Extract every entry word for word. Skip the pictures.

------------------------------------------------------------

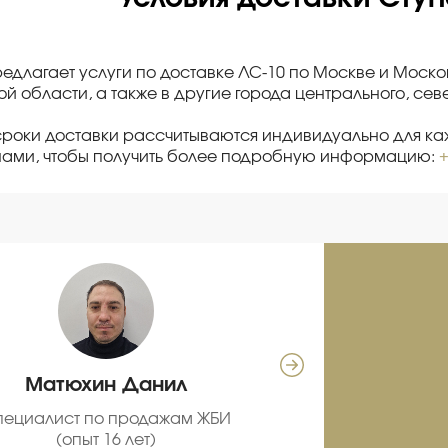
редлагает услуги по доставке ЛС-10 по Москве и Моско
й области, а также в другие города центрального, се
сроки доставки рассчитываются индивидуально для каж
нами, чтобы получить более подробную информацию:
+
Матюхин Данил
Се
пециалист по продажам ЖБИ
С
(опыт 16 лет)
про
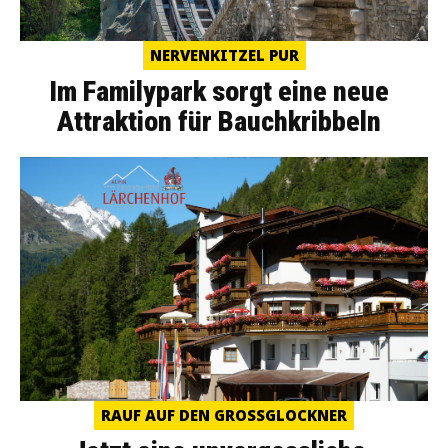
NERVENKITZEL PUR
Im Familypark sorgt eine neue
Attraktion für Bauchkribbeln
RAUF AUF DEN GROSSGLOCKNER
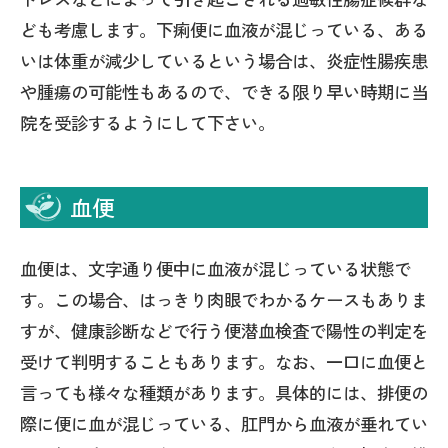
ども考慮します。下痢便に血液が混じっている、ある
いは体重が減少しているという場合は、炎症性腸疾患
や腫瘍の可能性もあるので、できる限り早い時期に当
院を受診するようにして下さい。
血便
血便は、文字通り便中に血液が混じっている状態で
す。この場合、はっきり肉眼でわかるケースもありま
すが、健康診断などで行う便潜血検査で陽性の判定を
受けて判明することもあります。なお、一口に血便と
言っても様々な種類があります。具体的には、排便の
際に便に血が混じっている、肛門から血液が垂れてい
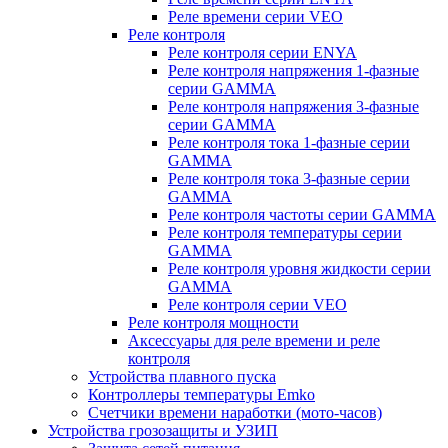
Реле времени серии VEO
Реле контроля
Реле контроля серии ENYA
Реле контроля напряжения 1-фазные
серии GAMMA
Реле контроля напряжения 3-фазные
серии GAMMA
Реле контроля тока 1-фазные серии
GAMMA
Реле контроля тока 3-фазные серии
GAMMA
Реле контроля частоты серии GAMMA
Реле контроля температуры серии
GAMMA
Реле контроля уровня жидкости серии
GAMMA
Реле контроля серии VEO
Реле контроля мощности
Аксессуары для реле времени и реле
контроля
Устройства плавного пуска
Контроллеры температуры Emko
Счетчики времени наработки (мото-часов)
Устройства грозозащиты и УЗИП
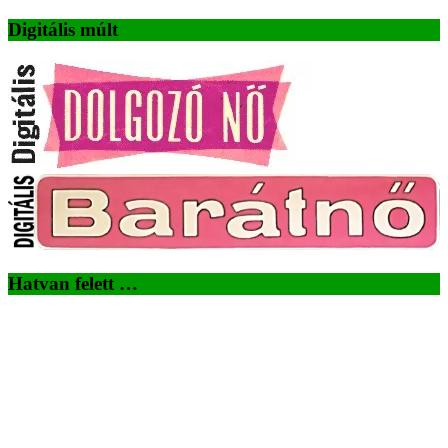
Digitális múlt
Hatvan felett …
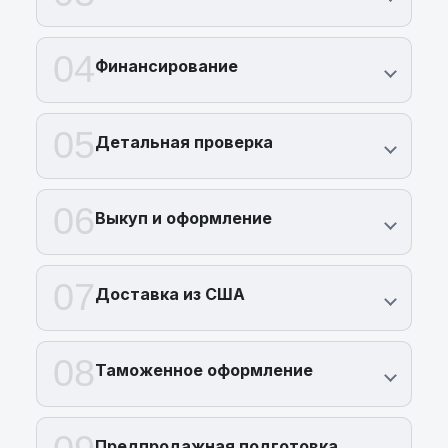
04
Финансирование
05
Детальная проверка
06
Выкуп и оформление
07
Доставка из США
08
Таможенное оформление
Предпродажная подготовка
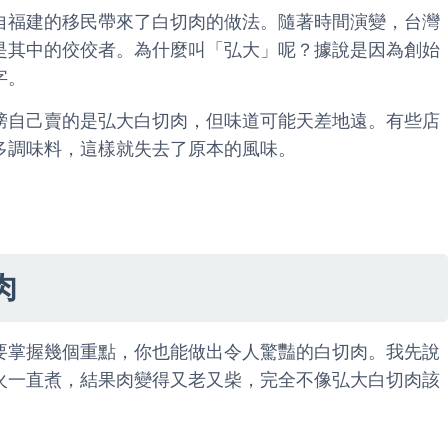
自福建的移民帶來了白切肉的做法。隨著時間演變，台灣
是其中的佼佼者。為什麼叫「弘大」呢？據說是因為創始
字。
榜自己賣的是弘大白切肉，但味道可能天差地遠。有些店
多調味料，這樣就失去了原本的風味。
肉
要掌握幾個重點，你也能做出令人驚豔的白切肉。我先說
火一直煮，結果肉變得又老又柴，完全不像弘大白切肉該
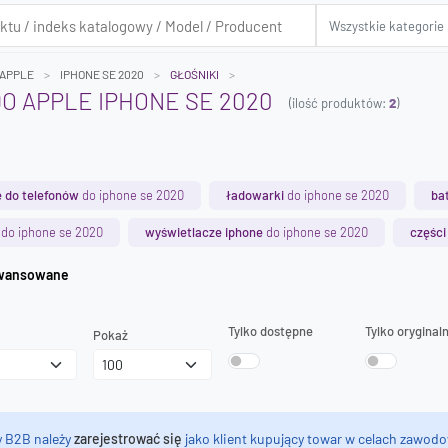
APPLE
IPHONE SE 2020
GŁOŚNIKI
DO APPLE IPHONE SE 2020
(ilość produktów:
2
)
 do telefonów
do iphone se 2020
ładowarki
do iphone se 2020
ba
do iphone se 2020
wyświetlacze iphone
do iphone se 2020
części
iwanie zaawansowane
Tylko dostępne
Tylko oryginal
Pokaż
y B2B należy
zarejestrować się
jako klient kupujący towar w celach zawodo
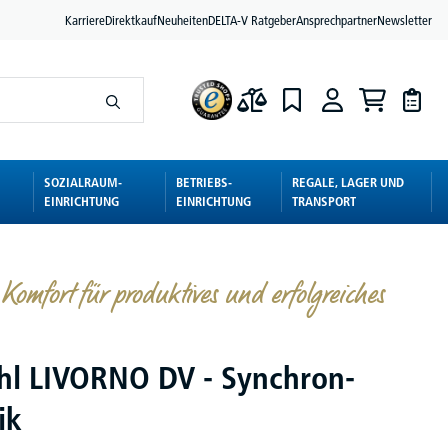
Karriere
Direktkauf
Neuheiten
DELTA-V Ratgeber
Ansprechpartner
Newsletter
SOZIALRAUM-
BETRIEBS-
REGALE, LAGER UND
EINRICHTUNG
EINRICHTUNG
TRANSPORT
omfort für produktives und erfolgreiches
hl LIVORNO DV - Synchron-
ik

------------------------------------------------------------

**Completed exercise**
редлагает услуги по доставке ЛС-10 по Москве и Моско
й области, а также в другие города центрального, се
сроки доставки рассчитываются индивидуально для каж
нами, чтобы получить более подробную информацию:
+
Матюхин Данил
Се
пециалист по продажам ЖБИ
С
(опыт 16 лет)
про
NERVENKITZEL PUR
Im Familypark sorgt eine neue
Attraktion für Bauchkribbeln
RAUF AUF DEN GROSSGLOCKNER
ども考慮します。下痢便に血液が混じっている、ある
いは体重が減少しているという場合は、炎症性腸疾患
や腫瘍の可能性もあるので、できる限り早い時期に当
院を受診するようにして下さい。
血便
血便は、文字通り便中に血液が混じっている状態で
す。この場合、はっきり肉眼でわかるケースもありま
すが、健康診断などで行う便潜血検査で陽性の判定を
受けて判明することもあります。なお、一口に血便と
言っても様々な種類があります。具体的には、排便の
際に便に血が混じっている、肛門から血液が垂れてい
Реле времени серии VEO
Реле контроля
Реле контроля серии ENYA
Реле контроля напряжения 1-фазные
серии GAMMA
Реле контроля напряжения 3-фазные
серии GAMMA
Реле контроля тока 1-фазные серии
GAMMA
Реле контроля тока 3-фазные серии
GAMMA
Реле контроля частоты серии GAMMA
Реле контроля температуры серии
GAMMA
Реле контроля уровня жидкости серии
GAMMA
Реле контроля серии VEO
Реле контроля мощности
Аксессуары для реле времени и реле
контроля
Устройства плавного пуска
Контроллеры температуры Emko
Счетчики времени наработки (мото-часов)
Устройства грозозащиты и УЗИП
Digitális múlt
Hatvan felett …
04
Финансирование
05
Детальная проверка
06
Выкуп и оформление
07
Доставка из США
08
Таможенное оформление
Предпродажная подготовка
自福建的移民帶來了白切肉的做法。隨著時間演變，台灣
是其中的佼佼者。為什麼叫「弘大」呢？據說是因為創始
字。
榜自己賣的是弘大白切肉，但味道可能天差地遠。有些店
多調味料，這樣就失去了原本的風味。
肉
要掌握幾個重點，你也能做出令人驚豔的白切肉。我先說
火一直煮，結果肉變得又老又柴，完全不像弘大白切肉該
APPLE
IPHONE SE 2020
GŁOŚNIKI
DO APPLE IPHONE SE 2020
(ilość produktów:
2
)
 do telefonów
do iphone se 2020
ładowarki
do iphone se 2020
ba
do iphone se 2020
wyświetlacze iphone
do iphone se 2020
części
iwanie zaawansowane
Tylko dostępne
Tylko oryginal
Pokaż
y B2B należy
zarejestrować się
jako klient kupujący towar w celach zawodo
Karriere
Direktkauf
Neuheiten
DELTA-V Ratgeber
Ansprechpartner
Newsletter
SOZIALRAUM-
BETRIEBS-
REGALE, LAGER UND
EINRICHTUNG
EINRICHTUNG
TRANSPORT
omfort für produktives und erfolgreiches
hl LIVORNO DV - Synchron-
ik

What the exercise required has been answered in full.